Give me more armchair shrinks who can so succinctly pinpoint what ails me and keeps me growing in size. I need the tools and radical thinking that will convert the energy I put into food into spiritual growth!
In my healing journey, I have healed and grown and soothed my inner child's angst that once led me into the arms of an abuser. Today, my inner child plays in a field of wildflowers, singing songs of joy. But, when I'm acting out, she likes to throw a tantrum, stamp her feet and eat away her fear. Food is my favourite way of soothing the child within. Food is my default tool to handle angst and anxiety, 'less than' thinking and moments of discord. Food is my companion. It is my friend.
ZAP! And there's a thought that needs to be changed! If I am to change the habit of eating away what eats at me from within I need to change the thought that feeds me gobbly gook about my need to eat more than my body's need for energy.
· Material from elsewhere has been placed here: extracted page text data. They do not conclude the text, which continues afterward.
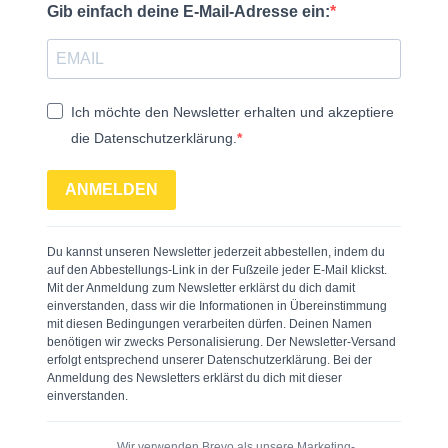
Gib einfach deine E-Mail-Adresse ein:
Ich möchte den Newsletter erhalten und akzeptiere
die Datenschutzerklärung.
ANMELDEN
Du kannst unseren Newsletter jederzeit abbestellen, indem du
auf den Abbestellungs-Link in der Fußzeile jeder E-Mail klickst.
Mit der Anmeldung zum Newsletter erklärst du dich damit
einverstanden, dass wir die Informationen in Übereinstimmung
mit diesen Bedingungen verarbeiten dürfen. Deinen Namen
benötigen wir zwecks Personalisierung. Der Newsletter-Versand
erfolgt entsprechend unserer Datenschutzerklärung. Bei der
Anmeldung des Newsletters erklärst du dich mit dieser
einverstanden.
Wir verwenden Brevo als unsere Marketing-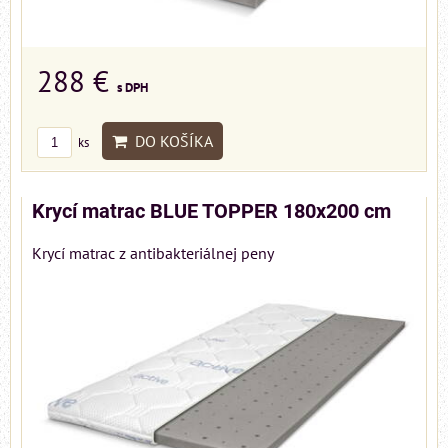
288 €
s DPH
DO KOŠÍKA
ks
Krycí matrac BLUE TOPPER 180x200 cm
Krycí matrac z antibakteriálnej peny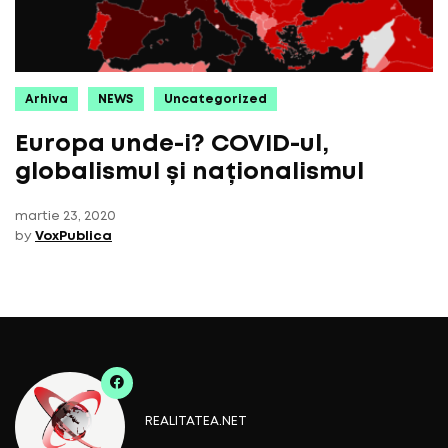
Arhiva
NEWS
Uncategorized
Europa unde-i? COVID-ul,
globalismul și naționalismul
martie 23, 2020
by
VoxPublica
REALITATEA.NET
Food is not my friend. But, Food is also not the enemy. It's my stinkin' thinkin' around food that is keeping me growing. My stinkin' thinkin' is feeding me a load of crap about what it needs to sate my aching spirit's yearning to be at peace.
My stinkin' thinkin' is keeping me stuck on thinking I need to feed my inner child rib stickin', thigh building comfort foods that will push down the past beneath a load of weighty matter.
My inner child is not looking for nourishment of the tangible kind, she's looking for nourishment of the spirit kind. She's looking to be loved, and held and to feel safe within. And the only way I can do that is to be the most incredible human being I am meant to be without over-feeding myself on stinkin' thinkin'.
Like Oprah, I've been carrying embarrassment about my weight -- more specifically, about my apparent inability to drop the pounds. The pounds are not the issue. My thinking is. My thinking that leads to words that lead to actions that lead to habits that undermine me.
As Louise Hay says, "It's only a thought and a thought can be changed."
My change thought for today is: I am creating peace and harmony for my inner child.
This isn't about food or weighty matters. It's about healing and love and joy.
My joy doesn't come from filling myself with bits and bites of chocolate chip cookies and Hagen Daz ice cream. My joy lives within me. It is my being all I'm meant to be when I am at peace with all I am.
So, bye bye Oprah. I'm getting off the scales and into my running shoes. I'm hitting the gym and burning up the calories and... I'm loving my inner child enough to feed her only what nourishes her and me with love, peace and harmony.
The question is: Where's your stinkin' thinkin' holding you back from being at peace with all you are? Is your inner child stomping her feet in fear, or dancing with joy?